Edward Berge Says: July 31st, 2006 at 12:26 pm From “Mystical Consciousness is a Process Perspective” by Ernest L. Simmons, Whitehead on Consciousness
What Aurobindo had realized in the Nirvana experience was the cessation of the ego-consciousness in the all-pervading peace of the silent Brahman. The sudden disappearance of the ego is what gives the sense of the unreality of the external world, but for Aurobindo this experience lasted only a short while, being replaced by more integral experiences of an “immense Divine Reality” behind, above, and within everything that had at first appeared to be illusory (OH 102). Through these experiences the “That” was realized as pure, transcendent, unqualified Consciousness, such that Aurobindo could conclude that, “Consciousness is a fundamental thing, the fundamental thing in existence — it is the energy, the motion, the movement of consciousness that creates the universe and all that is in it — not only the macrocosm but the microcosm is nothing but consciousness arranging itself” (LY 236).

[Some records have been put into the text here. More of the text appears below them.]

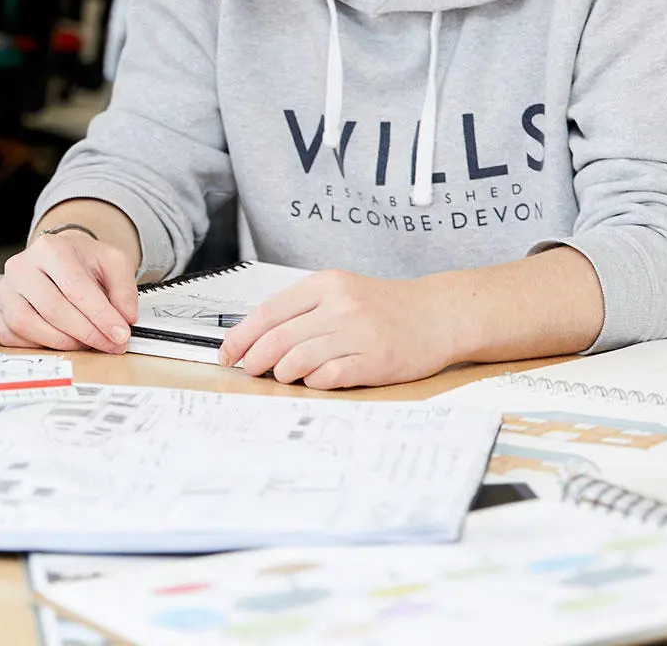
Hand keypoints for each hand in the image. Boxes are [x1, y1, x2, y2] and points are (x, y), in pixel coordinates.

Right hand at [0, 229, 137, 352]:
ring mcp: (5, 290)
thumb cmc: (82, 262)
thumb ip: (124, 289)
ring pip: (27, 324)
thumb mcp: (112, 263)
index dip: (100, 315)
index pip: (74, 286)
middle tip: (111, 345)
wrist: (58, 259)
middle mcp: (21, 266)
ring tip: (87, 343)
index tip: (120, 334)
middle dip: (86, 333)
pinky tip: (61, 341)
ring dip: (63, 342)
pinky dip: (38, 345)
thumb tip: (125, 318)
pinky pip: (12, 336)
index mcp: (49, 248)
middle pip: (52, 308)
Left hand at [217, 269, 457, 388]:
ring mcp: (359, 333)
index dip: (241, 336)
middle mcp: (341, 305)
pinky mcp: (376, 360)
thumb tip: (258, 337)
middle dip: (254, 358)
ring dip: (281, 373)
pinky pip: (331, 375)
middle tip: (249, 370)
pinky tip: (312, 381)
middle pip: (278, 337)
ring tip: (282, 376)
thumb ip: (305, 309)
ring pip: (299, 358)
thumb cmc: (385, 306)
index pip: (269, 311)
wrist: (438, 314)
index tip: (228, 352)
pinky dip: (313, 382)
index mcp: (326, 284)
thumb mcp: (342, 292)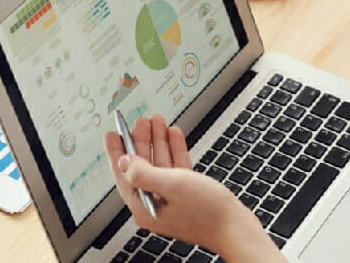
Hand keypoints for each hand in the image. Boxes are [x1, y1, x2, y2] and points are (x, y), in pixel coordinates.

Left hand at [103, 115, 282, 261]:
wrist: (236, 228)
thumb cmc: (208, 212)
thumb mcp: (172, 185)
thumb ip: (144, 173)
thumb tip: (123, 162)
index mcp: (145, 207)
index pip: (124, 175)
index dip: (117, 152)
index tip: (112, 134)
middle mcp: (155, 205)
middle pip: (142, 166)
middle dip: (141, 141)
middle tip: (140, 121)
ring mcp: (171, 201)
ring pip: (160, 165)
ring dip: (158, 142)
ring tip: (157, 122)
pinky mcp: (187, 196)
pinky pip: (176, 169)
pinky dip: (174, 151)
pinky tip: (174, 136)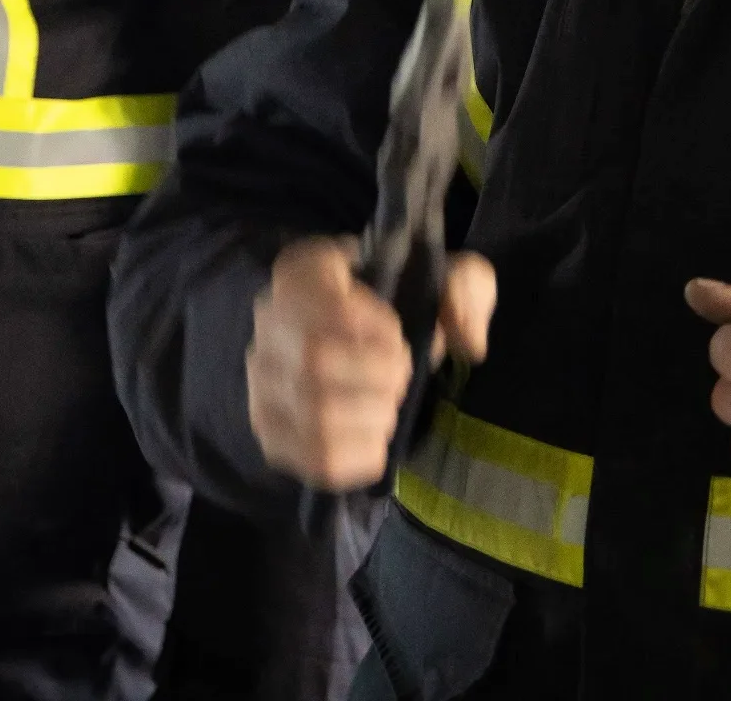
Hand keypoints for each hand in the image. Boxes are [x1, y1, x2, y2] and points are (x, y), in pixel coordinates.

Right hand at [247, 237, 495, 489]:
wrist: (361, 348)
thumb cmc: (405, 304)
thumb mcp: (445, 275)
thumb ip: (468, 286)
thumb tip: (468, 340)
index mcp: (303, 269)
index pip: (318, 292)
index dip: (369, 322)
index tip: (397, 334)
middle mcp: (268, 322)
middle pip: (314, 360)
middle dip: (375, 375)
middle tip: (401, 375)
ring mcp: (262, 381)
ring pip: (314, 415)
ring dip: (371, 415)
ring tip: (388, 405)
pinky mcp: (272, 434)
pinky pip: (315, 460)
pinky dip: (362, 456)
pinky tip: (375, 436)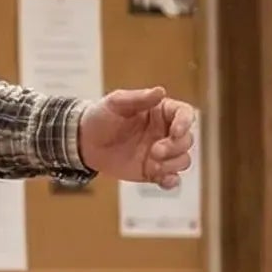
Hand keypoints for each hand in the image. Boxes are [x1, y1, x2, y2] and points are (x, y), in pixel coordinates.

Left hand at [78, 88, 195, 188]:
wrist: (84, 142)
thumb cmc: (101, 117)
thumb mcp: (116, 103)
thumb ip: (138, 98)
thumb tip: (160, 91)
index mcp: (161, 112)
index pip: (185, 114)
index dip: (185, 122)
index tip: (176, 131)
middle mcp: (165, 132)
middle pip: (186, 140)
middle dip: (175, 147)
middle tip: (154, 151)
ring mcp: (160, 153)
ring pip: (182, 160)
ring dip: (172, 164)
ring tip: (152, 165)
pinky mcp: (152, 171)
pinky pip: (170, 178)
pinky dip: (171, 181)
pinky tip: (163, 180)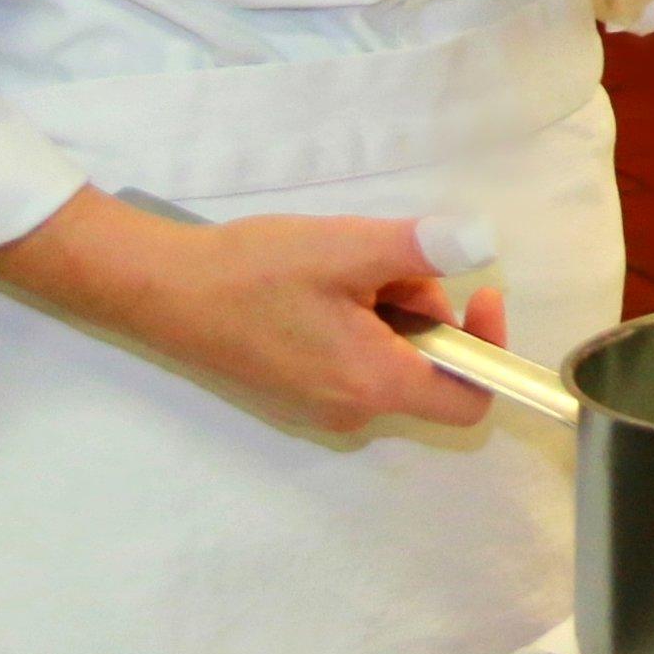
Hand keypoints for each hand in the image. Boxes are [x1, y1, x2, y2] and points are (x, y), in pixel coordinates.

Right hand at [0, 189, 509, 434]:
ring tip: (348, 268)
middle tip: (389, 262)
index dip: (489, 349)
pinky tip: (322, 286)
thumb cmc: (254, 271)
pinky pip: (355, 360)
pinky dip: (359, 321)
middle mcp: (351, 411)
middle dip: (427, 310)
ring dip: (390, 309)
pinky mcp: (294, 392)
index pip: (470, 403)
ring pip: (391, 359)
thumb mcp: (347, 248)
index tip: (476, 293)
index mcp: (373, 386)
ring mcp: (318, 406)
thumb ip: (421, 248)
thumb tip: (482, 243)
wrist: (164, 290)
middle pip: (430, 370)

Consciousness is then the fundamental reality in the universe of which all existence is a manifestation yet which itself is beyond any final qualification. “Consciousness” for Whitehead has a more restricted use applying to the subjective form of particular types of intellectual feelings; thus something much broader in Whitehead’s conceptuality must be found. Is there anything in Whitehead’s system which would compare to this experience of the qualityless reality? The answer is yes. It is creativity experienced as universal subjectivity. The closest parallel to the experience of the silent Brahman as pure consciousness is the experience of creativity as the pure subjectivity of the universe. Consciousness is absolutely fundamental for Aurobindo, and creativity is for Whitehead, so it is the purpose of this subsection to compare the experience of these two fundamental realities.